The Ex-Cub Factor continued to bedevil teams until 2001, when the Diamondbacks defeated the Yankees despite having four former Cubs (Mark Grace, Luis Gonzalez, Mike Morgan and Miguel Batista) on the roster. As in 1960, the Yankees lost in the bottom of the ninth of Game 7.
So, you're thinking, maybe it's just the Yankees who fall victim to this. It's possible that the final nail in the Ex-Cub Factor might have been driven in by the 2008 Phillies, who won the World Series with three former Cubs on their postseason roster: Matt Stairs, Jamie Moyer and Scott Eyre, to the Rays' one (Cliff Floyd). Even that might have an explanation: Cubs manager Lou Piniella didn't like Eyre and used to call him "Stevie Ire". Perhaps Eyre had his "Cubness" driven out of him by Sweet Lou.
Since 2008, the Factor has been quiescent. Stairs and Eyre played for the Phillies again in the 2009 World Series, when they lost to the Yankees, who had just one former Cub: Jerry Hairston Jr. There was just one ex-Cub in the 2010 World Series, on the roster of the eventual champion Giants: Mike Fontenot. And he didn't actually get to play; he appears in the Game 2 boxscore, but he never got into the game. He was announced as a pinch-hitter and was replaced when the Rangers brought a lefthander in to face him.
Which brings us to 2011 and, oddly, the only former Cub in this year's World Series is Fontenot's former Cubs and LSU teammate Ryan Theriot. Theriot went 6-for-10 in the NLDS against the Phillies, but barely played, and badly (1-for-10 in four games) in the NLCS.

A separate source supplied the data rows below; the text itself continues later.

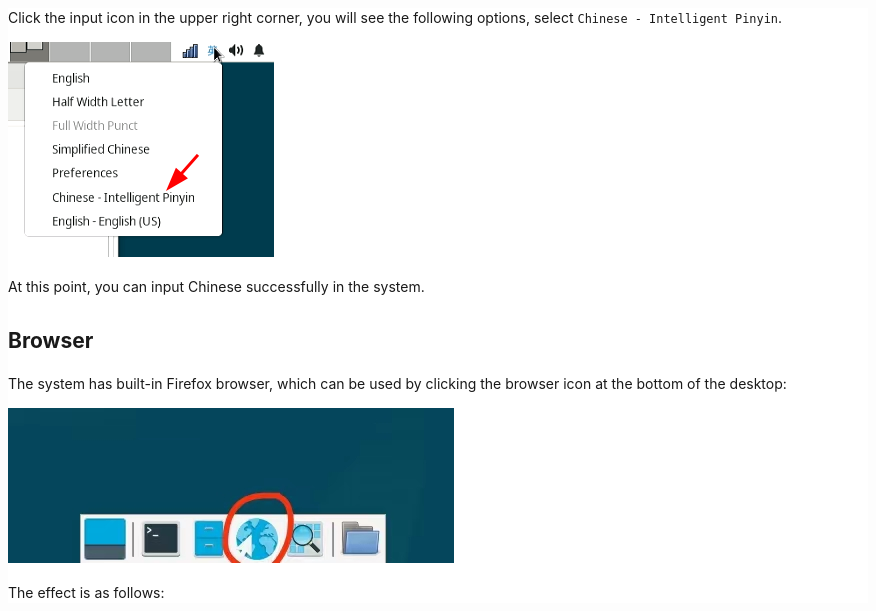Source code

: Click the input icon in the upper right corner, you will see the following options, select `Chinese - Intelligent Pinyin`. 

![pinyin_cfg2](./../../../../zh/longan/h618/lpi3h/assets/desktop/pinyin_cfg2.png)

At this point, you can input Chinese successfully in the system.

## Browser

The system has built-in Firefox browser, which can be used by clicking the browser icon at the bottom of the desktop: 

![browser_location](./../../../../zh/longan/h618/lpi3h/assets/desktop/browser_location.png)

The effect is as follows:
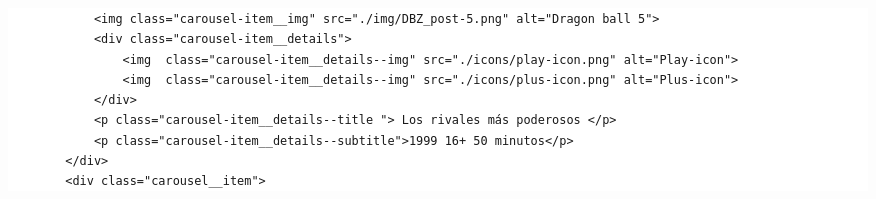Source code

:                 <img class="carousel-item__img" src="./img/DBZ_post-5.png" alt="Dragon ball 5">
                <div class="carousel-item__details">
                    <img  class="carousel-item__details--img" src="./icons/play-icon.png" alt="Play-icon">
                    <img  class="carousel-item__details--img" src="./icons/plus-icon.png" alt="Plus-icon">
                </div>
                <p class="carousel-item__details--title "> Los rivales más poderosos </p>
                <p class="carousel-item__details--subtitle">1999 16+ 50 minutos</p>
            </div>
            <div class="carousel__item">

Is this an omen for the Cardinals? Has the Ex-Cub Factor finally been consigned to the dustbin of history? Is playing for LSU what did it? (Giants closer Brian Wilson also played for LSU, but Theriot is the only LSU player in this year's World Series.) Or will Theriot's presence as the only former Cub doom St. Louis to defeat? He certainly didn't make any friends with Cubs fans with the "right side of the rivalry" remark he made last December after he was traded to St. Louis by the Dodgers. Perhaps that will trump what Cubs fans used to call the "Cajun Connection".
Beginning tonight in St. Louis, we'll find out.